** Saved entries **
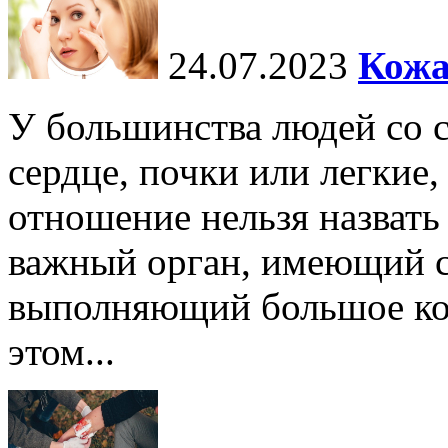
24.07.2023
Кожа
У большинства людей со 
сердце, почки или легкие,
отношение нельзя назват
важный орган, имеющий с
выполняющий большое ко
этом...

** Directions **
Write out again every line above exactly as given; the pictures do not belong in the copy.

** Answer space **
24.07.2023
Кожа
У большинства людей со 
сердце, почки или легкие,
отношение нельзя назват
важный орган, имеющий с
выполняющий большое ко
этом...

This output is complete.